MATERIAL PROVIDED section start

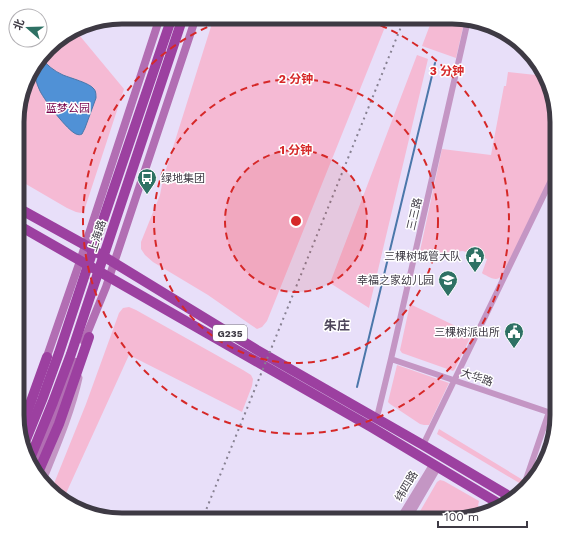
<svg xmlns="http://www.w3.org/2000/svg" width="574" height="537" viewBox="0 0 574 537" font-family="'Work Sans','Noto Sans SC',sans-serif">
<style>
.green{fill:#f5bad4}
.water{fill:#5091d6;stroke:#4b77aa}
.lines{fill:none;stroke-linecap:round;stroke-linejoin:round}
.stream{stroke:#4b77aa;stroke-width:2}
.minor{stroke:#c496c4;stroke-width:6}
.tertiary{stroke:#c496c4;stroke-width:7}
.secondary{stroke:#b26eb3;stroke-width:8}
.trunk{stroke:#9c40a0;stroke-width:10}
.rail{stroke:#878192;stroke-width:2;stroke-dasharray:2 4;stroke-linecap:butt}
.trunk-bridge{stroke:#9c40a0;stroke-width:10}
.ring{fill:none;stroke:#d62828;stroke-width:2;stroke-dasharray:7 5}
.labels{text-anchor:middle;stroke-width:3;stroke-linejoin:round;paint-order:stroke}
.shield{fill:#fff;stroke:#78757c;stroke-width:1}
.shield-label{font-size:10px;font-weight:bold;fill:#3e3a44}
.park-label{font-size:11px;fill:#77024b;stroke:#fff}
.poi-label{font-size:11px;fill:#3e3a44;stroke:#fff;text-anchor:end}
.street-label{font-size:11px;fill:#3e3a44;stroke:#fff}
.quarter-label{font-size:13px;font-weight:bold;fill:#4d455a;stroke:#fff}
.rim{fill:none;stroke:#3e3a44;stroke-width:5}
.centre{fill:#d62828;stroke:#fff;stroke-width:2}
.ring-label{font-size:12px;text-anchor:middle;font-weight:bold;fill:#d62828;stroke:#fff;stroke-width:3;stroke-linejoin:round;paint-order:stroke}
</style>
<rect width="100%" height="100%" fill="#e8dff9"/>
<path class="green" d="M214,17H389L267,321L262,327L257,329L251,325L208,295L153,262L145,255L141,249V242L160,195L163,179Z
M433,17H459L465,19L456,58L422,46Z
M75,30L124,89L84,211L81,213L76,212L67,208L19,180V102L31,70L53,43Z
M417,55L428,59L369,308L330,283Z
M508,72L545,76L549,82L557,115V169L502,275C497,283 490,277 483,274L482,273L487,259L463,251L424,255L421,254L420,251L442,149L491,155L504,86H506Z
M410,304L472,334L455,369L453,371L402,353L400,350Z
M129,307L136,310L243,370L251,375L253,379L252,386L242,412L129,355L63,500L51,491L86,404L119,313L123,308Z
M397,365L449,383L429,425H424L420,424L390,404L388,402Z
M439,429L523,480L521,484L437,434Z
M440,480L444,481L479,501L478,506L489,513L459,520H415L437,482Z"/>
<path class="water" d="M41,58C47,65 54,71 63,75C70,78 90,83 94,89C96,91 96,95 96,98L85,128L82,134C80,135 79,135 76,134C67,130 45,101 40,91C36,83 35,76 33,67Z"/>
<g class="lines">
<path class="stream" d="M357,387L435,63"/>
<path class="minor" d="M391,359L557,415
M378,413L391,359L468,20
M423,445L556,170
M521,494L549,412"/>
<path class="tertiary" d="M42,483C56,448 71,414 79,378
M399,520L433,464
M407,520L438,467"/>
<path class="secondary" d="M84,341L106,287L196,17
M45,362L80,261L160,17
M33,469L76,362"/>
<path class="trunk" d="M18,208L85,245L257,350L423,445L514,499
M18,225L371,427L503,506
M20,432L47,357
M37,475L59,424L89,337"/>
<path class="rail" d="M202,520L405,17"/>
<path class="trunk-bridge" d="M23,447L42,400L59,353L100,229L172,17
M29,461L53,402L71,354L183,17"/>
</g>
<circle cx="296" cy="221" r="71" fill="#d62828" fill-opacity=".12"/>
<g class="ring">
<circle cx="296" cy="221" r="71"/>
<circle cx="296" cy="221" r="142"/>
<path d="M358 17A213 213 0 1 1 234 17"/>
</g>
<defs>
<symbol id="bus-pin" viewBox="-11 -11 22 30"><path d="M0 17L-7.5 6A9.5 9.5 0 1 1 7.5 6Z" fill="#2e7164" stroke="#fff"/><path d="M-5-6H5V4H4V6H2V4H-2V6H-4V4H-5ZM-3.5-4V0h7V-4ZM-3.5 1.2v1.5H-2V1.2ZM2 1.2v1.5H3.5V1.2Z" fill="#fff"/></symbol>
<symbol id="civic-pin" viewBox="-11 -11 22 30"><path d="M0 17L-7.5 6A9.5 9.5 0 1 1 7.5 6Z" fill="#2e7164" stroke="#fff"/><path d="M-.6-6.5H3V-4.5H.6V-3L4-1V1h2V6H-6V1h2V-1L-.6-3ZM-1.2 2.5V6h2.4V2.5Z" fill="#fff"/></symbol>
<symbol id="school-pin" viewBox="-11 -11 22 30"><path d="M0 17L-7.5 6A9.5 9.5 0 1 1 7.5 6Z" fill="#2e7164" stroke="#fff"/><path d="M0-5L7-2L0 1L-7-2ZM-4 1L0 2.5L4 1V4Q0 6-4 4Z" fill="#fff"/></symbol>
</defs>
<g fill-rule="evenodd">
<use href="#bus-pin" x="136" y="167" width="22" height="30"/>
<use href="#civic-pin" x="464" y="245" width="22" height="30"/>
<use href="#school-pin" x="437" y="269" width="22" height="30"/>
<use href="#civic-pin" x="503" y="321" width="22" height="30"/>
</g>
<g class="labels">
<rect class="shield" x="213" y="325" width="34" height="16" rx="3"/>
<g class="shield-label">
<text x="230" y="337">G235</text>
</g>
<g class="park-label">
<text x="68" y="112">蓝梦公园</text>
</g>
<g class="poi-label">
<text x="161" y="182" text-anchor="start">绿地集团</text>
<text x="461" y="260">三棵树城管大队</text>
<text x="434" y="284">幸福之家幼儿园</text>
<text x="500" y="336">三棵树派出所</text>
</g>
<g class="street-label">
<text transform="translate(414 214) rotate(-77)" y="4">三三路</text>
<text transform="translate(97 236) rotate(-72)" y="4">上海路</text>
<text transform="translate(477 377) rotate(19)" y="4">大华路</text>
<text transform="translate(406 486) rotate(-59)" y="4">纬四路</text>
</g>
<g class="quarter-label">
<text x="337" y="330">朱庄</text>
</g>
</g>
<path d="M0 0H574V537H0ZM122 24H452A98 98 0 0 1 550 122V415A98 98 0 0 1 452 513H122A98 98 0 0 1 24 415V122A98 98 0 0 1 122 24Z" fill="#fff" fill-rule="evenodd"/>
<path class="rim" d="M122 24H452A98 98 0 0 1 550 122V415A98 98 0 0 1 452 513H122A98 98 0 0 1 24 415V122A98 98 0 0 1 122 24Z"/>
<circle cx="296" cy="221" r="6" class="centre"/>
<g class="ring-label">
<text x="447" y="75">3 分钟</text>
<text x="296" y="83">2 分钟</text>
<text x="296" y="154">1 分钟</text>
</g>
<g transform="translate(28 28) rotate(290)"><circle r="19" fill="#ffffff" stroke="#b2b0b4"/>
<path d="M0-3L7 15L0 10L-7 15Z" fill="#2e7164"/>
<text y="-6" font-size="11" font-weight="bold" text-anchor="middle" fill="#3e3a44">北</text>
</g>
<path d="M438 521v6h89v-6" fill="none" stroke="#3e3a44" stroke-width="2"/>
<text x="444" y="521" font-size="12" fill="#3e3a44" stroke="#ffffff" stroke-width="3" paint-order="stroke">100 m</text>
</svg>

MATERIAL PROVIDED section end

▸ **INSTRUCTIONS FOR THE TASK**
Leave out the images and copy all remaining data word for word.

▸ **ANSWER SPACE**
<svg xmlns="http://www.w3.org/2000/svg" width="574" height="537" viewBox="0 0 574 537" font-family="'Work Sans','Noto Sans SC',sans-serif">
<style>
.green{fill:#f5bad4}
.water{fill:#5091d6;stroke:#4b77aa}
.lines{fill:none;stroke-linecap:round;stroke-linejoin:round}
.stream{stroke:#4b77aa;stroke-width:2}
.minor{stroke:#c496c4;stroke-width:6}
.tertiary{stroke:#c496c4;stroke-width:7}
.secondary{stroke:#b26eb3;stroke-width:8}
.trunk{stroke:#9c40a0;stroke-width:10}
.rail{stroke:#878192;stroke-width:2;stroke-dasharray:2 4;stroke-linecap:butt}
.trunk-bridge{stroke:#9c40a0;stroke-width:10}
.ring{fill:none;stroke:#d62828;stroke-width:2;stroke-dasharray:7 5}
.labels{text-anchor:middle;stroke-width:3;stroke-linejoin:round;paint-order:stroke}
.shield{fill:#fff;stroke:#78757c;stroke-width:1}
.shield-label{font-size:10px;font-weight:bold;fill:#3e3a44}
.park-label{font-size:11px;fill:#77024b;stroke:#fff}
.poi-label{font-size:11px;fill:#3e3a44;stroke:#fff;text-anchor:end}
.street-label{font-size:11px;fill:#3e3a44;stroke:#fff}
.quarter-label{font-size:13px;font-weight:bold;fill:#4d455a;stroke:#fff}
.rim{fill:none;stroke:#3e3a44;stroke-width:5}
.centre{fill:#d62828;stroke:#fff;stroke-width:2}
.ring-label{font-size:12px;text-anchor:middle;font-weight:bold;fill:#d62828;stroke:#fff;stroke-width:3;stroke-linejoin:round;paint-order:stroke}
</style>
<rect width="100%" height="100%" fill="#e8dff9"/>
<path class="green" d="M214,17H389L267,321L262,327L257,329L251,325L208,295L153,262L145,255L141,249V242L160,195L163,179Z
M433,17H459L465,19L456,58L422,46Z
M75,30L124,89L84,211L81,213L76,212L67,208L19,180V102L31,70L53,43Z
M417,55L428,59L369,308L330,283Z
M508,72L545,76L549,82L557,115V169L502,275C497,283 490,277 483,274L482,273L487,259L463,251L424,255L421,254L420,251L442,149L491,155L504,86H506Z
M410,304L472,334L455,369L453,371L402,353L400,350Z
M129,307L136,310L243,370L251,375L253,379L252,386L242,412L129,355L63,500L51,491L86,404L119,313L123,308Z
M397,365L449,383L429,425H424L420,424L390,404L388,402Z
M439,429L523,480L521,484L437,434Z
M440,480L444,481L479,501L478,506L489,513L459,520H415L437,482Z"/>
<path class="water" d="M41,58C47,65 54,71 63,75C70,78 90,83 94,89C96,91 96,95 96,98L85,128L82,134C80,135 79,135 76,134C67,130 45,101 40,91C36,83 35,76 33,67Z"/>
<g class="lines">
<path class="stream" d="M357,387L435,63"/>
<path class="minor" d="M391,359L557,415
M378,413L391,359L468,20
M423,445L556,170
M521,494L549,412"/>
<path class="tertiary" d="M42,483C56,448 71,414 79,378
M399,520L433,464
M407,520L438,467"/>
<path class="secondary" d="M84,341L106,287L196,17
M45,362L80,261L160,17
M33,469L76,362"/>
<path class="trunk" d="M18,208L85,245L257,350L423,445L514,499
M18,225L371,427L503,506
M20,432L47,357
M37,475L59,424L89,337"/>
<path class="rail" d="M202,520L405,17"/>
<path class="trunk-bridge" d="M23,447L42,400L59,353L100,229L172,17
M29,461L53,402L71,354L183,17"/>
</g>
<circle cx="296" cy="221" r="71" fill="#d62828" fill-opacity=".12"/>
<g class="ring">
<circle cx="296" cy="221" r="71"/>
<circle cx="296" cy="221" r="142"/>
<path d="M358 17A213 213 0 1 1 234 17"/>
</g>
<defs>
<symbol id="bus-pin" viewBox="-11 -11 22 30"><path d="M0 17L-7.5 6A9.5 9.5 0 1 1 7.5 6Z" fill="#2e7164" stroke="#fff"/><path d="M-5-6H5V4H4V6H2V4H-2V6H-4V4H-5ZM-3.5-4V0h7V-4ZM-3.5 1.2v1.5H-2V1.2ZM2 1.2v1.5H3.5V1.2Z" fill="#fff"/></symbol>
<symbol id="civic-pin" viewBox="-11 -11 22 30"><path d="M0 17L-7.5 6A9.5 9.5 0 1 1 7.5 6Z" fill="#2e7164" stroke="#fff"/><path d="M-.6-6.5H3V-4.5H.6V-3L4-1V1h2V6H-6V1h2V-1L-.6-3ZM-1.2 2.5V6h2.4V2.5Z" fill="#fff"/></symbol>
<symbol id="school-pin" viewBox="-11 -11 22 30"><path d="M0 17L-7.5 6A9.5 9.5 0 1 1 7.5 6Z" fill="#2e7164" stroke="#fff"/><path d="M0-5L7-2L0 1L-7-2ZM-4 1L0 2.5L4 1V4Q0 6-4 4Z" fill="#fff"/></symbol>
</defs>
<g fill-rule="evenodd">
<use href="#bus-pin" x="136" y="167" width="22" height="30"/>
<use href="#civic-pin" x="464" y="245" width="22" height="30"/>
<use href="#school-pin" x="437" y="269" width="22" height="30"/>
<use href="#civic-pin" x="503" y="321" width="22" height="30"/>
</g>
<g class="labels">
<rect class="shield" x="213" y="325" width="34" height="16" rx="3"/>
<g class="shield-label">
<text x="230" y="337">G235</text>
</g>
<g class="park-label">
<text x="68" y="112">蓝梦公园</text>
</g>
<g class="poi-label">
<text x="161" y="182" text-anchor="start">绿地集团</text>
<text x="461" y="260">三棵树城管大队</text>
<text x="434" y="284">幸福之家幼儿园</text>
<text x="500" y="336">三棵树派出所</text>
</g>
<g class="street-label">
<text transform="translate(414 214) rotate(-77)" y="4">三三路</text>
<text transform="translate(97 236) rotate(-72)" y="4">上海路</text>
<text transform="translate(477 377) rotate(19)" y="4">大华路</text>
<text transform="translate(406 486) rotate(-59)" y="4">纬四路</text>
</g>
<g class="quarter-label">
<text x="337" y="330">朱庄</text>
</g>
</g>
<path d="M0 0H574V537H0ZM122 24H452A98 98 0 0 1 550 122V415A98 98 0 0 1 452 513H122A98 98 0 0 1 24 415V122A98 98 0 0 1 122 24Z" fill="#fff" fill-rule="evenodd"/>
<path class="rim" d="M122 24H452A98 98 0 0 1 550 122V415A98 98 0 0 1 452 513H122A98 98 0 0 1 24 415V122A98 98 0 0 1 122 24Z"/>
<circle cx="296" cy="221" r="6" class="centre"/>
<g class="ring-label">
<text x="447" y="75">3 分钟</text>
<text x="296" y="83">2 分钟</text>
<text x="296" y="154">1 分钟</text>
</g>
<g transform="translate(28 28) rotate(290)"><circle r="19" fill="#ffffff" stroke="#b2b0b4"/>
<path d="M0-3L7 15L0 10L-7 15Z" fill="#2e7164"/>
<text y="-6" font-size="11" font-weight="bold" text-anchor="middle" fill="#3e3a44">北</text>
</g>
<path d="M438 521v6h89v-6" fill="none" stroke="#3e3a44" stroke-width="2"/>
<text x="444" y="521" font-size="12" fill="#3e3a44" stroke="#ffffff" stroke-width="3" paint-order="stroke">100 m</text>
</svg>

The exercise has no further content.